REQUIREMENT 1 => Translate this sentence from the article on The Bachelor's return into Spanish: "Produced by Shine for Ten, The Bachelor’s third season kicked off this week."
REQUIREMENT 2 => Continue the article on The Bachelor's third season, starting after its last sentence.

By Sally Rawsthorne
After what must have been the most controversial, eventful and talked-about reality TV season in Australia in recent memory, The Bachelor is returning to our screens. Produced by Shine for Ten, The Bachelor’s third season kicked off this week.
Such was the interest in last year’s show that Fairfax exec Sean Aylmer called 2014 bachelor Blake Garvey “Fairfax’s man of the year” due to the volume of content he generated, which Ten’s head of entertainment and factual Stephen Tate said he was thrilled by. “I love that, it’s fantastic! I’m so excited that he continues to have a media career. We clearly got our casting right there.”

SUPPLIED MATERIAL =>
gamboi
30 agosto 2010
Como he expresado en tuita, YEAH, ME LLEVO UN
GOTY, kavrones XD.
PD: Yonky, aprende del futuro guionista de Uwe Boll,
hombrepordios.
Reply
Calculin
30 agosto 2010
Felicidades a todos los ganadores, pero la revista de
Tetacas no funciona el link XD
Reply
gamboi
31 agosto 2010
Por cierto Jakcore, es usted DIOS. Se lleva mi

EXERCISE RESULT 1 => Producida por Shine para Ten, la tercera temporada de The Bachelor comenzó esta semana.

EXERCISE RESULT 2 =>
Not that Tate and the team at Shine were looking to court the controversy that the show generated when they cast it. Last year’s twists and turns, which included a broken engagement and Garvey professing his love to a contestant that he had previously eliminated, were proof that the truth can be stranger than fiction. But Tate maintains that controversy was the last thing on their minds while casting. “We didn’t set out for that, no. The thing about The Bachelor is that at its core is the premise of an authentic search for love. That’s what we set out to achieve, and the great thing about the path to love is that it’s never smooth. You do get fantastic television from it, no matter how it ends up and no matter what we set out to do,” he explained.
“I’ve cast a lot of shows, as have the team at Shine that we work with, and we all think that casting The Bachelor is by far the most difficult of all the shows that we work on. Specifically, choosing the man to be The Bachelor is very tricky. You get the foremost role wrong, and it impacts on the whole series. If you look to cast an individual who is volatile and flighty, then you have a very unpredictable series – you won’t know what you’re going to get in the end. What we do with The Bachelor is cast for the most eligible person that we can possibly find, who ticks as many boxes for as many different people as possible.”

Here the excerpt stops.